Cargill [CARG.UL] in August announced an additional $75 million investment in North American pea-protein producer Puris - which supplies Beyond Meat. That triples its original $25 million investment in January 2018.
Cargill’s customers have been clamoring for pea or soy protein products, including alternative meats, said Laurie Koenig, who leads a Cargill unit developing such items.
“We’ve never seen this kind of pull before from the market,” Koenig said.
Like ADM and Cargill, Bunge is now looking to supply ingredients to startups and large companies involved in the imitation-meat trend, Bunge CEO Greg Heckman said in an interview.
“There’s just so many ways that it is touching our business,” he said.
SEEDS OF A NEW MARKET
Seed developer Corteva has discussed expanding into research or small acquisitions in vegetable seeds in part to take advantage of increasing demand for plant-based proteins, Chief Executive Jim Collins told Reuters. Corteva’s ability to research breeding and genetics of corn and soybean crops could be applied to vegetables, he said.
“The whole vegetable-seed industry is interesting to me,” Collins said.
Rival Bayer also could enter the market as a provider of plant-based meat alternatives, an executive said in August, without providing details. The company, which sells seeds and farm chemicals, said it also offers products for plant-based protein sources such as soybeans, tree nuts and peas.
Toronto-based pork processor Maple Leaf two years ago bought U.S.-based Lightlife Foods, a plant-based burger-maker, to expand its reach into a market with boundless potential, chief executive Michael McCain said. While the trend is starting in North America and Europe, it will expand worldwide within a decade, McCain said.

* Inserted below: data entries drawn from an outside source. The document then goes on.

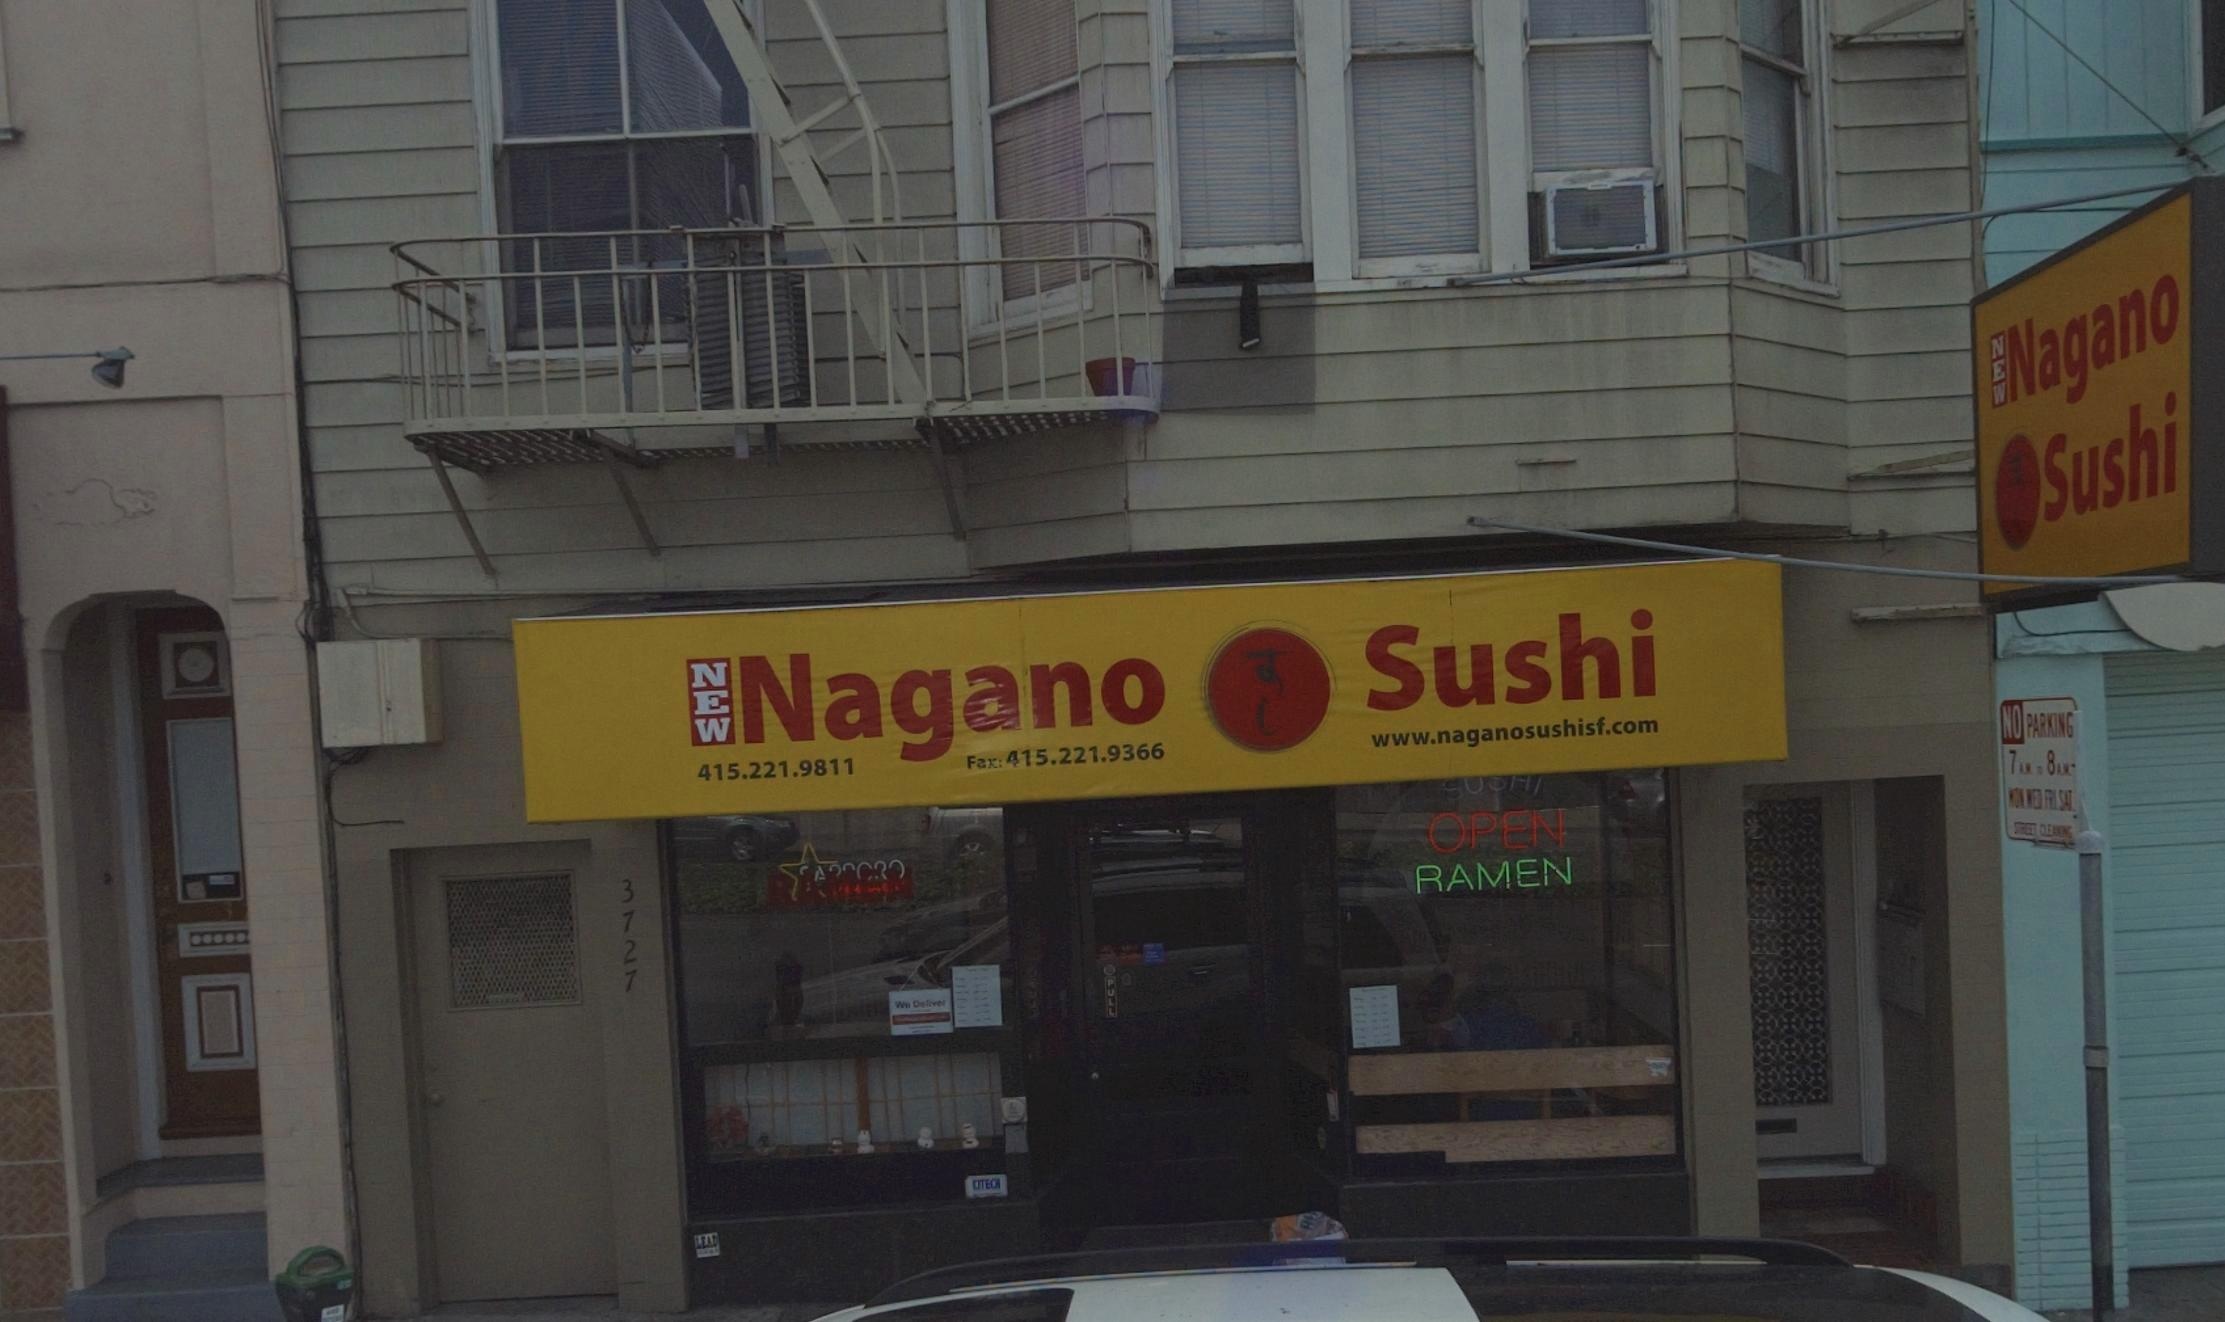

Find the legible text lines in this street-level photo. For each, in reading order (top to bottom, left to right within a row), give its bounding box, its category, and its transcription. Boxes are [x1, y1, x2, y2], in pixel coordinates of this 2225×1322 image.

[2005, 271, 2183, 407] BusinessName: Nagano
[1991, 332, 2007, 408] BusinessName: NEW
[2042, 385, 2181, 526] BusinessName: Sushi
[689, 659, 732, 745] BusinessName: NEW
[737, 604, 1659, 764] BusinessName: Nagano * Sushi
[1366, 713, 1661, 749] None: www.naganosushisf.com
[2001, 702, 2076, 741] None: NO PARKING
[694, 755, 855, 783] None: 415.221.9811
[964, 739, 1167, 772] None: Fax: 415.221.9366
[2006, 746, 2074, 779] None: 7AM TO 8AM
[2005, 785, 2075, 814] None: MON WED FRI SAT
[1424, 800, 1568, 859] None: OPEN
[2009, 819, 2075, 842] None: STREET CLEANING
[1413, 852, 1575, 900] None: RAMEN
[618, 875, 639, 1002] StreetNumber: 3727
[891, 996, 947, 1011] None: We Deliver
[1105, 976, 1117, 1019] None: PULL
[970, 1176, 1003, 1193] None: CITECH
[693, 1230, 720, 1253] None: LEAD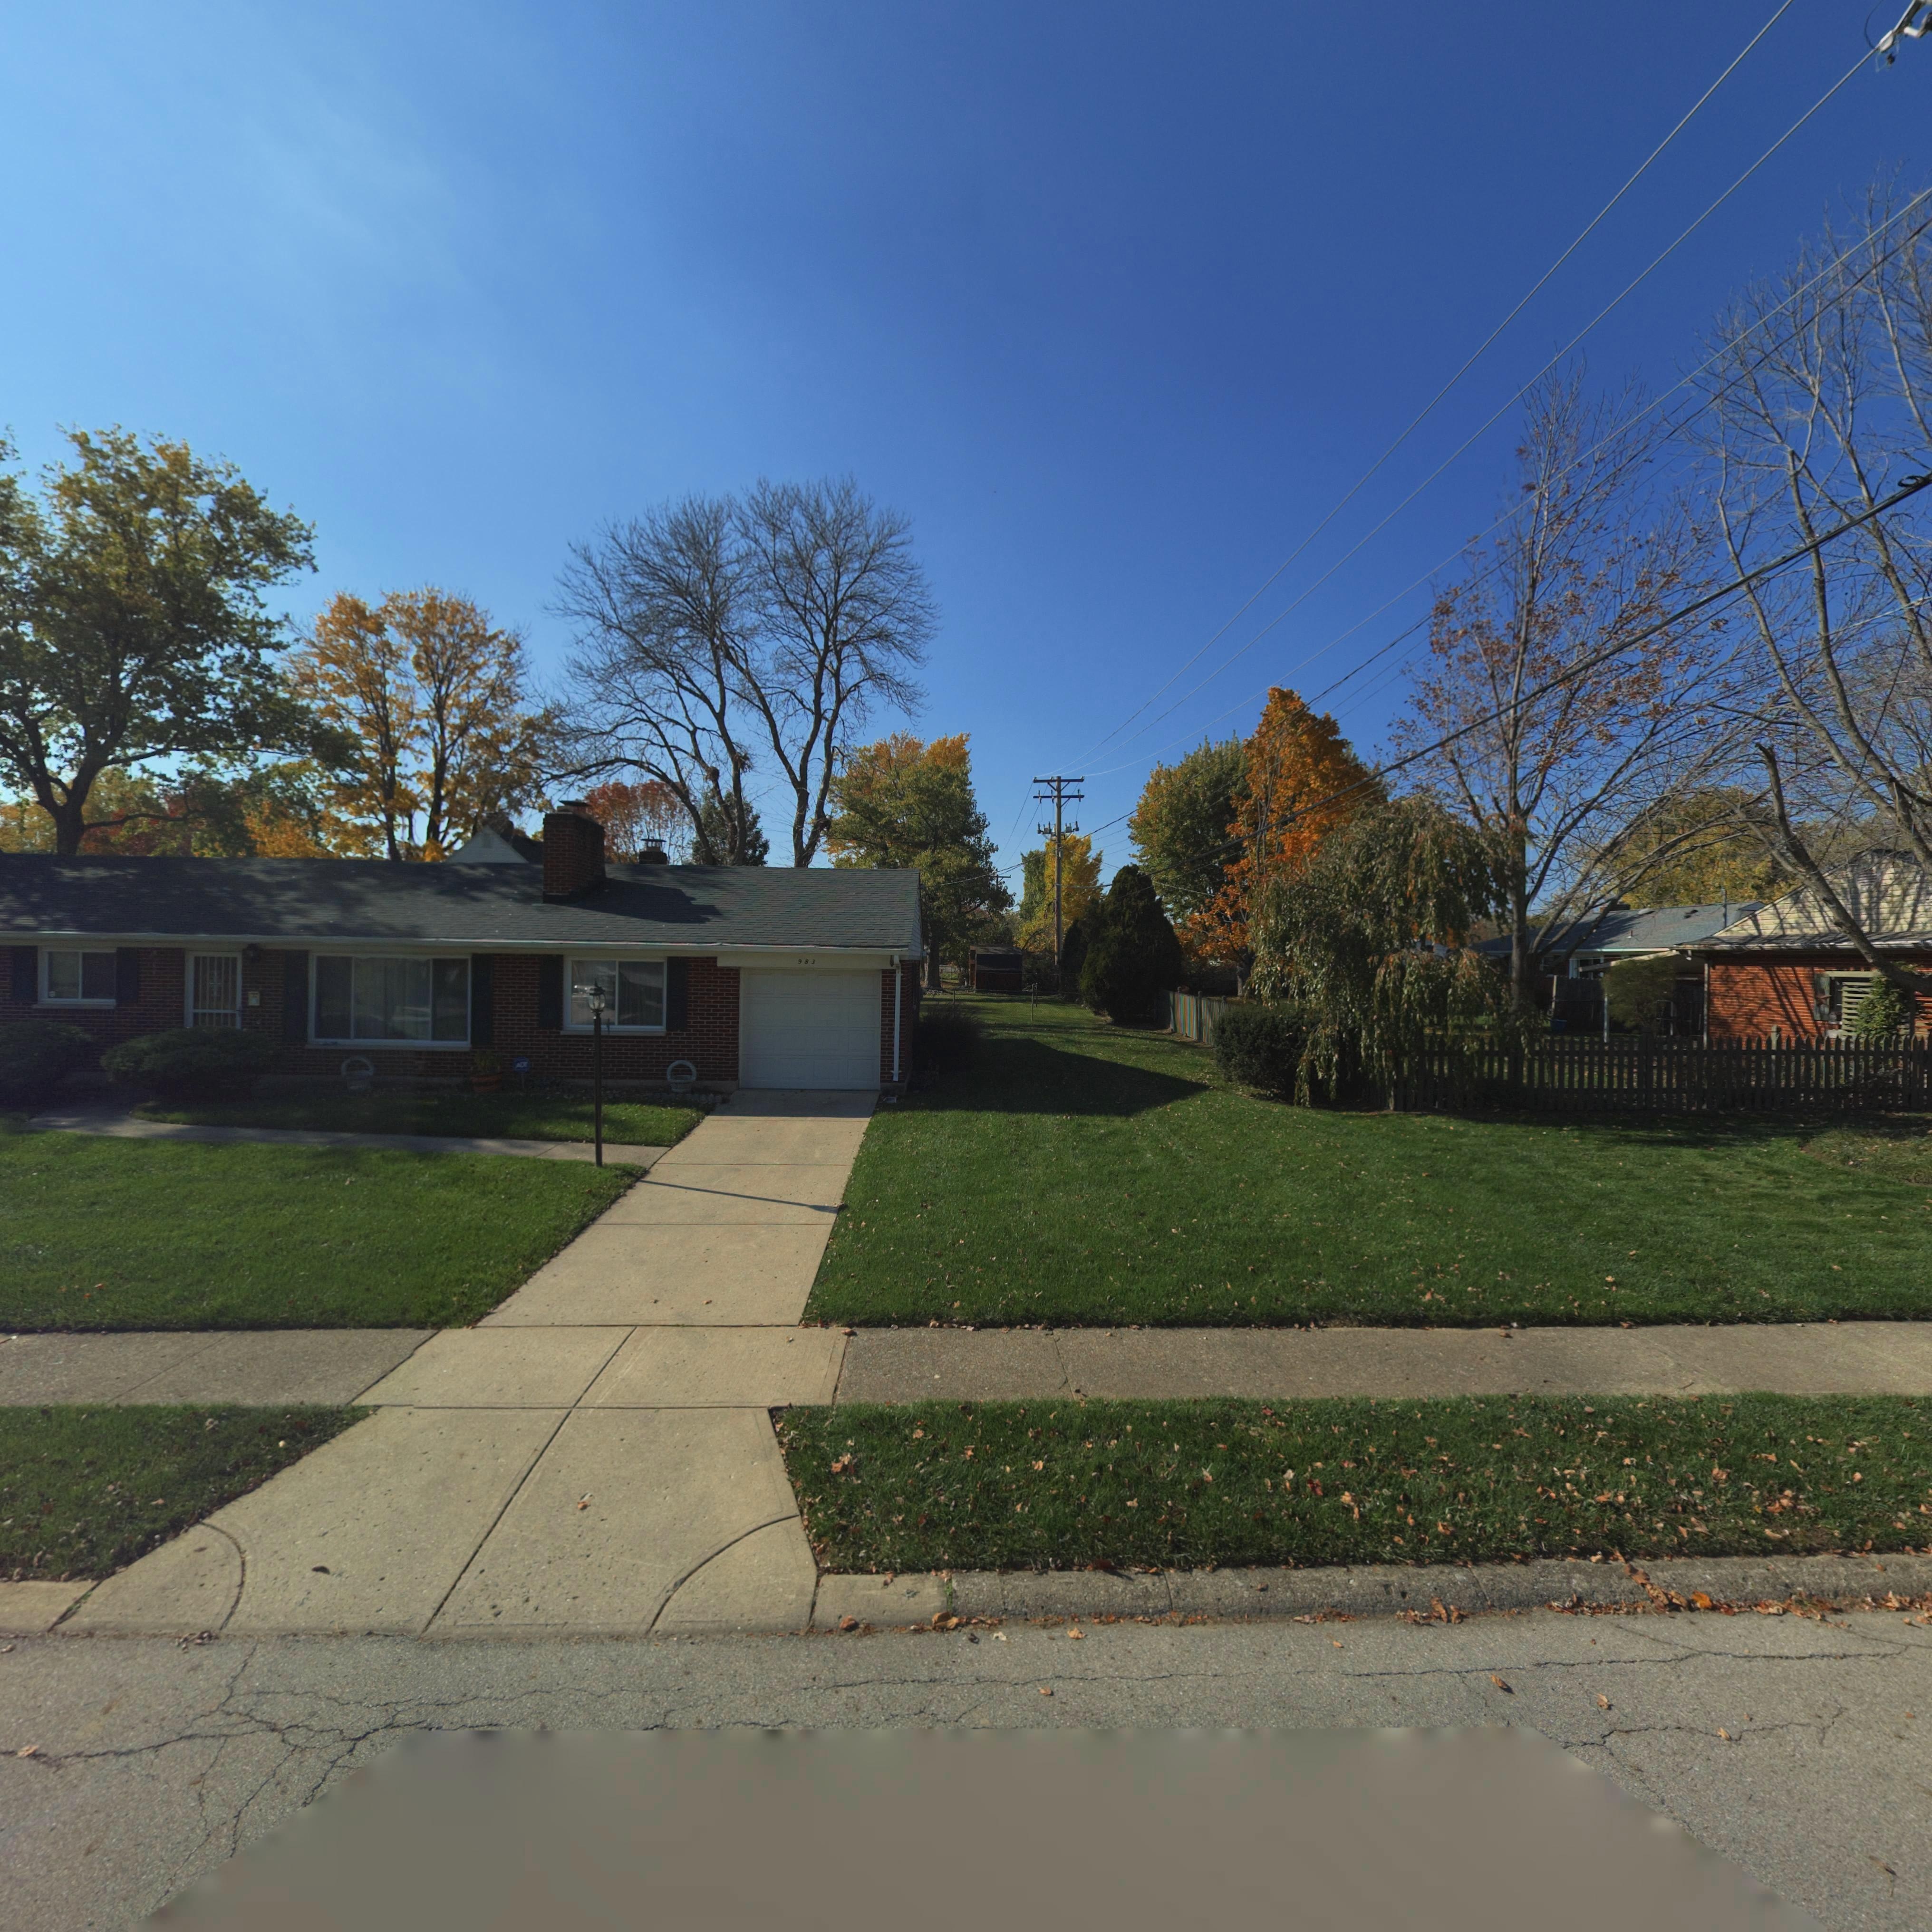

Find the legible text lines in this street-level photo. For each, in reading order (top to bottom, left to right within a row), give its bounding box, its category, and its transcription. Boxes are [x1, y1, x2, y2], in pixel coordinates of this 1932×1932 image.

[797, 958, 816, 965] StreetNumber: 983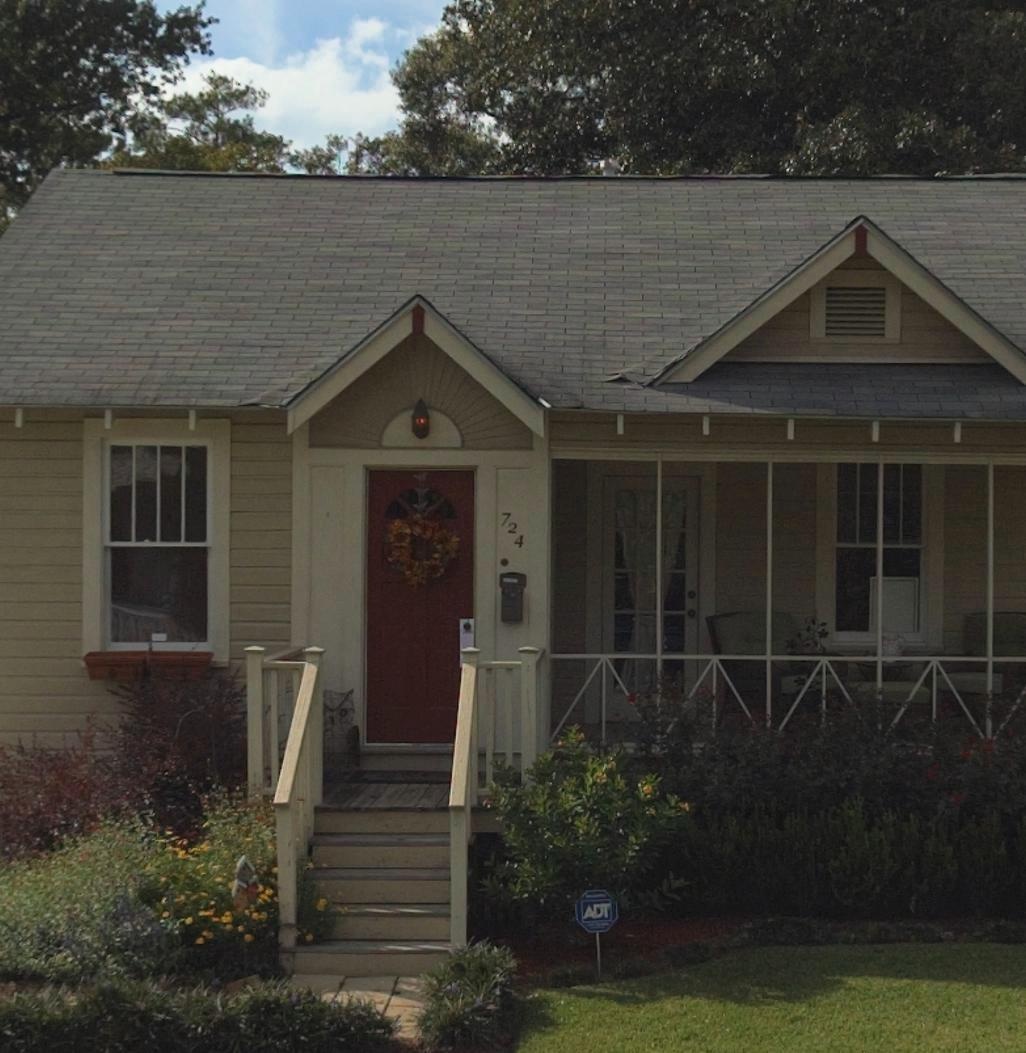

Marfrig Global Foods SA MRFG3.SA is making a plant-based burger for the Brazil market - made from soy supplied by ADM, and sold at Burger King starting in November.
ADM is building a pea protein plant in North Dakota, while France’s Roquette and Verdient Foods, backed by Hollywood director James Cameron, are building plants in Manitoba and Saskatchewan respectively.
Fake meat makers largely rely on soy, wheat, and peas, according to the Good Food Institute, which promotes the alternatives. But a wide variety of other crops play a role, presenting an opportunity for companies that maintain relationships with farmers.
In a Winnipeg, Manitoba laboratory that doubles as a kitchen, a Burcon NutraScience BU.TO food scientist grills black bean burger patties that are held together with canola protein, rather than the usual eggs - making such burgers appealing to vegans. The company makes protein ingredients from canola, pea and soy, and business is brisk.
“The plant-protein industry is as hot as it’s ever been,” said Burcon vice-president Martin Schweizer.